O TC pode avaliar a inconstitucionalidade de uma lei ou decreto, diferente de um Despacho Presidencial, sem recurso, pelo qual Nandó passa a estar vinculado, com as consequências legais daí inerentes: condenado a pagar danos patrimoniais, altas taxas de juros, por acção encaminhada ao Tribunal Cível Administrativo ou intentada no Tribunal Comum (criminal), por alegado crime de burla…

O acordo de adjudicação rubricado em Abril de 2019, entre a PROPRIV e a Pérola do Kikuxi, tinha cláusulas imperativas e prazos para a liquidação mensal, trimestral, semestral ou anual do montante de 1,9 mil milhões de kwanzas, nunca pagas pela Pérolas do Kikuxi, tendo a PROPRIV cumprido com todas as suas obrigações?

Três anos depois existir uma alteração substancial, do pacto de preferência, sem uma clarificação fundamentada é tomar “Sentença Adesão”, contrariando o art.º 158.º CPC (Código de Processo Civil), alimenta as mais variadas especulações políticas.
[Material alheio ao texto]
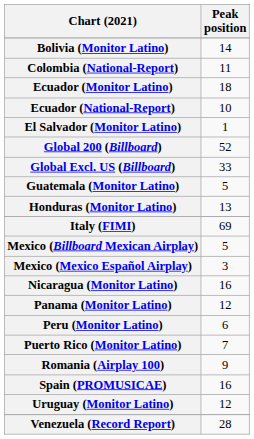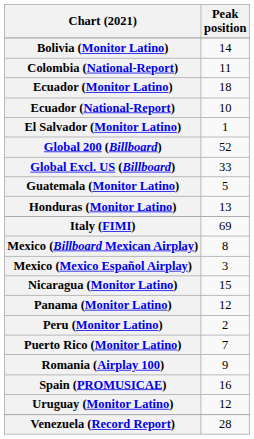Mexico (Billboard Mexican Airplay) | Peak position: 5 -> 8
Nicaragua (Monitor Latino) | Peak position: 16 -> 15
Peru (Monitor Latino) | Peak position: 6 -> 2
Este Despacho Presidencial é uma clara demonstração que, para JLO, Fernando da Piedade Nandó, nunca deveria ter estado a frente dos destinos da Assembleia Nacional, por ser um homem, alegadamente, comprometido com a ladroagem do erário público… Mas, se assim é, afinal o MPLA só tem um dirigente honesto? Sim ou não, esta disputa seguirá no submundo da sujeira política, onde um diz: esfola e outro, mata!
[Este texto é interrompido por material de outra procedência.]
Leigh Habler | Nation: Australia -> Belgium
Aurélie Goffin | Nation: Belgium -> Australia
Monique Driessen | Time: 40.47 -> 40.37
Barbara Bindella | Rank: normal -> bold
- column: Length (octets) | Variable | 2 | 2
Fontes internas, no MPLA disseram ao F8, estar a emergir e consolidar-se uma “força-sombra”, cada vez, mais blindada, “visando resgatar a áurea de cumplicidade ideológica, unidade interna, respeito pelos programa e estatutos partidários, jogados na lama, no consulado do camarada João Lourenço, que humilha e persegue, antigos camaradas”, para dar azo a ascensão de um “parque infantil” (jovens turcos, sedentos de poder) criado para substituir a velha elite, nos comité central e bureau político, transformados, hoje, numa autêntica central de xinguilamento e bajulismo, que o vêem como o novo rei sol.